A year ago we had the opportunity to experience a once in a lifetime thrill when we attended the evening bat show at Carlsbad Caverns. I struggle to even describe the thrill it was to sit quietly in that stone amphitheater and watch as millions of bats exited the caverns over our heads. It was awe-inspiring.
When we arrived in Fredericksburg, Texas we were told by the locals that before we left we needed to take the kids out to Old Tunnel State Park to see the nightly emergence of the bat colony that makes its home in the abandoned railroad tunnel located in the park.
After our experience at Carlsbad Caverns there was no way we were going to miss the opportunity to witness this awesome show by Mother Nature a second time and we made plans to drive out to Old Tunnel State Park on Saturday night after the wedding.
Knowing that the bats typically emerge to feed just before sundown, we made plans to arrive at the park by 8:00pm.
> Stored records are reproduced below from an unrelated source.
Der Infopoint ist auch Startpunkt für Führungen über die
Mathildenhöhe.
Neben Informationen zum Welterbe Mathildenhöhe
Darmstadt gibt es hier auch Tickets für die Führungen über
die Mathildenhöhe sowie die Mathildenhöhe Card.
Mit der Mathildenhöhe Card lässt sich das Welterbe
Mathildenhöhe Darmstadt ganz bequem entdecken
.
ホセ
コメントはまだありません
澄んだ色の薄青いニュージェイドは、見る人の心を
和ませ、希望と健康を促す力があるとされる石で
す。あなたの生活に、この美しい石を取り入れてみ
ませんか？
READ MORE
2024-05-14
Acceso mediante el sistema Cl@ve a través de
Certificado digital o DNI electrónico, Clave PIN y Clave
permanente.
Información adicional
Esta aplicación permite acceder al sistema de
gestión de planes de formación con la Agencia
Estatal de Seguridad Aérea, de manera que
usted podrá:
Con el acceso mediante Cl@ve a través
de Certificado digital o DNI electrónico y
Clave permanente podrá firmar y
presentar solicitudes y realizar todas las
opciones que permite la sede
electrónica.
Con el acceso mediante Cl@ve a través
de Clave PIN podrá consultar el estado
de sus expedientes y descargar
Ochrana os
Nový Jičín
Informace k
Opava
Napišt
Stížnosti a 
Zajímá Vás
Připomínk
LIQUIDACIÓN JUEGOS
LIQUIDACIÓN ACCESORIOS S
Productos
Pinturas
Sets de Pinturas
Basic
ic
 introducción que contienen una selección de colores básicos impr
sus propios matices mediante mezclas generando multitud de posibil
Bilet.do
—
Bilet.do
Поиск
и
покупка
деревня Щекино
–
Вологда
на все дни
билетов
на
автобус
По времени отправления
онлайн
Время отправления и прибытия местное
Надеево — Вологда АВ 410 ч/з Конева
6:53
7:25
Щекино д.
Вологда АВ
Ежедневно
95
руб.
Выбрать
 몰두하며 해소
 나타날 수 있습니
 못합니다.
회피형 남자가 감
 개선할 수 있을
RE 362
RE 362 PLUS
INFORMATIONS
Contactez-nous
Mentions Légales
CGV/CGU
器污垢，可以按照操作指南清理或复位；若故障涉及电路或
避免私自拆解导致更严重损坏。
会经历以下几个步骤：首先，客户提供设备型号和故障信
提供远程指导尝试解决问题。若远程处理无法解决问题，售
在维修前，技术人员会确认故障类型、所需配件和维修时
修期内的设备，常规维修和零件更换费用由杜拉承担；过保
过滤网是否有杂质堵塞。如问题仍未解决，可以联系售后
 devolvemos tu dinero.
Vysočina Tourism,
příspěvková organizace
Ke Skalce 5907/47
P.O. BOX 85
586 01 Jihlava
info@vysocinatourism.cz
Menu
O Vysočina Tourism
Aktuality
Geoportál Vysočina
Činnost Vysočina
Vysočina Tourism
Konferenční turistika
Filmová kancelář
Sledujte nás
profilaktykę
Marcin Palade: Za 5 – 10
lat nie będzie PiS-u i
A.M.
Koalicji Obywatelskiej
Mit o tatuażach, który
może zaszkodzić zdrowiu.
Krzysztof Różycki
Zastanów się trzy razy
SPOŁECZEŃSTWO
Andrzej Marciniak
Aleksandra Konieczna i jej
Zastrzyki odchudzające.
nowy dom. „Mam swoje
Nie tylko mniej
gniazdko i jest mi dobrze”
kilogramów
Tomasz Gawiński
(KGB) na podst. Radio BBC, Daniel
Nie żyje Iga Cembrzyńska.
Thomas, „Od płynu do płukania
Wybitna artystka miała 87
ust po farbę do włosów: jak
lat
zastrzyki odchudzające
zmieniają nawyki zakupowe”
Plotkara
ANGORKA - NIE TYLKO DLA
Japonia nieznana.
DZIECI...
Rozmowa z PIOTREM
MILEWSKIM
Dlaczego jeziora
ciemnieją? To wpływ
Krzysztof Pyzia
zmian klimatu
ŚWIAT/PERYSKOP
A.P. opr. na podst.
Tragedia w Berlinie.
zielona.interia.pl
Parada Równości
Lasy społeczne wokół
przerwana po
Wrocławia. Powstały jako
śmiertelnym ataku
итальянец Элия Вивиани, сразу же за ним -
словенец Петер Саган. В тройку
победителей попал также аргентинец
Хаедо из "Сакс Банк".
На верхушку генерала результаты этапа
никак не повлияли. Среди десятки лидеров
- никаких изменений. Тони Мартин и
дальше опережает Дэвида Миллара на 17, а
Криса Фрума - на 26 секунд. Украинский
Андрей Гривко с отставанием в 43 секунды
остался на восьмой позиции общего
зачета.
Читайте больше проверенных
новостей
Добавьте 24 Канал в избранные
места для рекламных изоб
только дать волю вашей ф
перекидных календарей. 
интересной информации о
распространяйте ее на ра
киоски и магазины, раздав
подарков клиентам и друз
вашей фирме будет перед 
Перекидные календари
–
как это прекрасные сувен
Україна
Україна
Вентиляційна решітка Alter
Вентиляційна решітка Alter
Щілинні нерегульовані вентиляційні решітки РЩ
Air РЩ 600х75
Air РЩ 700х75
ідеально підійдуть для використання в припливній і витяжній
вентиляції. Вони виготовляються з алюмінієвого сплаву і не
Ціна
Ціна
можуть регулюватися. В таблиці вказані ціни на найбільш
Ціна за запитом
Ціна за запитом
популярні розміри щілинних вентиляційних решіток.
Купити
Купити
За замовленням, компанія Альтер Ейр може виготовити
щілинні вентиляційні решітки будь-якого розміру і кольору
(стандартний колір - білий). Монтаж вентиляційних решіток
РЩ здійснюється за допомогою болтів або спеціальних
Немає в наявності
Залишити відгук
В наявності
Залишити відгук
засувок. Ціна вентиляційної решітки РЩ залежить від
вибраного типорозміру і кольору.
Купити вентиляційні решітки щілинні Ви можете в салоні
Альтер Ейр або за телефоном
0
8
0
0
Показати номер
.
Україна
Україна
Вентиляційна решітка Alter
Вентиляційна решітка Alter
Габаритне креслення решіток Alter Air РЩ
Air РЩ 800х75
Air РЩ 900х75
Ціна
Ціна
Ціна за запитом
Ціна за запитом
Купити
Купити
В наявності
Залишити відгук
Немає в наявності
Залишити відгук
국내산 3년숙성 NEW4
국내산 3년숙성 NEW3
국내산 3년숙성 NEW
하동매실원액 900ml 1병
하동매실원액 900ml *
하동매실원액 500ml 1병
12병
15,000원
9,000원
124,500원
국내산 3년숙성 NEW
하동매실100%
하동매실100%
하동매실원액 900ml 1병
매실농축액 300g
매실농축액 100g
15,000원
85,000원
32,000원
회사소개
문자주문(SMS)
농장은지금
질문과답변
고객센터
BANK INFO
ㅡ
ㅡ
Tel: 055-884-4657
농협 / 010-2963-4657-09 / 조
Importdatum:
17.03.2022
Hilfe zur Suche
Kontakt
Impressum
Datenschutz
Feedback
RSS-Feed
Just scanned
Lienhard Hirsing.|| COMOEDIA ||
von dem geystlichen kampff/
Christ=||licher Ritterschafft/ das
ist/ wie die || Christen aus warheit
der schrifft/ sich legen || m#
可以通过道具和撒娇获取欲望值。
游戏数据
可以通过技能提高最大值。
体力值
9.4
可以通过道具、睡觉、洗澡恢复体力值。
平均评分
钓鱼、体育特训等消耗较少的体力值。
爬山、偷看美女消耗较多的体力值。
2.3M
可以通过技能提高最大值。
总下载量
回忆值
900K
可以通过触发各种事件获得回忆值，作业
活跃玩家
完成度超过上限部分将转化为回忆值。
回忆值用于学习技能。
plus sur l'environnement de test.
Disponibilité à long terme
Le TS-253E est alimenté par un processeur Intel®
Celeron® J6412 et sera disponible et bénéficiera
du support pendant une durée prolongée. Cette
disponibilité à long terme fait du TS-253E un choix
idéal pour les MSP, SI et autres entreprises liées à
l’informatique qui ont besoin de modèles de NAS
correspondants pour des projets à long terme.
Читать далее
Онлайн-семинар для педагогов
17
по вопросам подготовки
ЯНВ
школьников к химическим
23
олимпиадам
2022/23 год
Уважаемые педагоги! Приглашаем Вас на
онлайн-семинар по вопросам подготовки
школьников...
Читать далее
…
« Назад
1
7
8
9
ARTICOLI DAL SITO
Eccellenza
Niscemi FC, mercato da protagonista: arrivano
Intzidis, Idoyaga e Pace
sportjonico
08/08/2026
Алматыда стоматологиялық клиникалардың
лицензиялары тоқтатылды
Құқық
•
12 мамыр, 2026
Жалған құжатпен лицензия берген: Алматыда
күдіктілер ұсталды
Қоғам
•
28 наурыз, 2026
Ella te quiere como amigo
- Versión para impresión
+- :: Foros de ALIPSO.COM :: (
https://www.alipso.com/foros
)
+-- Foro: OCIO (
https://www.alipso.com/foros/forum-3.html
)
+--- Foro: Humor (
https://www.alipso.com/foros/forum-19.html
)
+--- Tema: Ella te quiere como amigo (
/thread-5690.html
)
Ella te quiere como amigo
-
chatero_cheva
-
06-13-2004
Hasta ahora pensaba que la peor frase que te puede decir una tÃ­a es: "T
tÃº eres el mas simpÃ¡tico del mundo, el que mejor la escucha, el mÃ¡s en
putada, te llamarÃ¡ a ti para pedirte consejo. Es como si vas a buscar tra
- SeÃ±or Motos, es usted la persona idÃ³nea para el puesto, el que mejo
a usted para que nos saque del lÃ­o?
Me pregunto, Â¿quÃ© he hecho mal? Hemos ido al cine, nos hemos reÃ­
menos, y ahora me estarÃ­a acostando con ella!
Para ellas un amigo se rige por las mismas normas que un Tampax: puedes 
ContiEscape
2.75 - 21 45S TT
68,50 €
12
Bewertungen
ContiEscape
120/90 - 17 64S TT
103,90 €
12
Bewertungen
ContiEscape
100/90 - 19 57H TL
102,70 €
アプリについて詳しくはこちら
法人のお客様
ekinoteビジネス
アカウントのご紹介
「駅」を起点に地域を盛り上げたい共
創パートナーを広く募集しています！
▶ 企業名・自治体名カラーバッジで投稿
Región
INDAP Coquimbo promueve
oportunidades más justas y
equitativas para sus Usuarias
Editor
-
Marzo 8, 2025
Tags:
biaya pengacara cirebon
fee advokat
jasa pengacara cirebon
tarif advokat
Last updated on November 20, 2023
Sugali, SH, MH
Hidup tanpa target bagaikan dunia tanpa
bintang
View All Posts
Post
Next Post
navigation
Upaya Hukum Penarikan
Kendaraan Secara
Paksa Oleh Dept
It was a beautiful drive through Texas hill country to get to the state park that was located 20 minutes away from downtown.
When we arrived the first clue that we had miscalculated the time was the wave of visitors leaving the park. It is never a good sign when you find yourself swimming upstream! It wasn’t until we made it over to the viewing pavilion and spoke with the park rangers, that our fears were confirmed.
They explained that although the bats usually emerge closer to 9:00 pm, lately they have been exiting earlier and earlier. They explained that the drought in the area makes hunting for insects more challenging for the Mexican free-tail bats, which means they have been emerging earlier than usual to get in their food quota each night.
We were disappointed to have missed the bats but stayed to enjoy the park with plans to return the following evening to catch the show.
While there we enjoyed checking out the cacti:
Catching up with family:
And enjoying a spectacular Texas sunset.
The next day we returned. We wanted to make sure we didn’t miss the bat show two days in a row so we arrived by 6:30 pm. And it is good that we did! Rather than the 7:25 emergence that occurred the night before, on Sunday they began making an appearance by 7:00 pm.
Here is a little information about this special show, as taken from the state park’s website:
Watching a colony of Mexican free-tailed bats emerge is truly a special experience! During emergence, the bats spiral upwards in a counter-clockwise direction in order to gain altitude. Aerial predators, such as red-tailed hawks, are sometimes seen catching bats as they emerge, and terrestrial predators, such as raccoons, feed on fallen bats. The large, serpentine column of bats can travel as high as 10,000 feet and 60 miles, one-way, each night to feed on agricultural pests such as the corn earworm (a.k.a. cotton bollworm), cutworm, and webworm moths. Each bat can eat its weight in insects nightly, and the Old Tunnel colony may devour over 25 tons of moths per night!
There are two viewing options for the bat show:
Lower Viewing Area Tour
A close-up view of the emergence is one of the most unique experiences in nature. The flapping of millions of tiny wings is usually audible and often creates a light wind that can be felt by visitors in the lower viewing area. Lower viewing area tours are conducted Thursday through Sunday, May through October. An educational program is given about bats, with an emphasis on the fascinating life history of the Mexican free-tailed bat (Tadarida brasiliensis mexicana).
Seats are filled on a first-come, first-served basis with a maximum seating capacity of 70 visitors. Reservations are not accepted. The activity tour fee for the lower viewing area is $5 per person ages 4 and up. Due to the bat’s sensitivity to noise disturbance, children age 3 and under are not allowed at the lower viewing area.
Upper Viewing Area
The upper viewing area, located adjacent to the parking area, is open nightly for use by the general public. The scenic view from the upper viewing area allows visitors to experience the rugged beauty of the Texas Hill Country. Many bicyclists, motorcyclists, and car clubs stop at Old Tunnel to enjoy this view. Bats are best viewed from this area during August and September, when bat emergence times are earlier and more light is present. Fantastic views of red-tailed hawks feeding on emerging bats can also be seen from this area. No fees are charged.
(To protect and conserve the resources and for the safety of our visitors, they only allow 250 people at the upper viewing area. If they reach that limit they close off the parking lot next to the upper viewing area and will admit more visitors to the upper viewing area as people leave. )
We felt the upper viewing area was a better fit for our crew so we got settled and waited for the show to begin.
Wow, what an experience! It was unreal watching those millions of bats flying out of the tunnel in a funnel of activity, soaring out of the trees into the skies above. Once again I found the experience affecting. There is something so humbling about watching the God’s greatness highlighted through nature’s displays of beauty.
And it was so special sharing the experience with my family.
What a awesome way to end our special weekend with the ones we love, in Fredericksburg, Texas!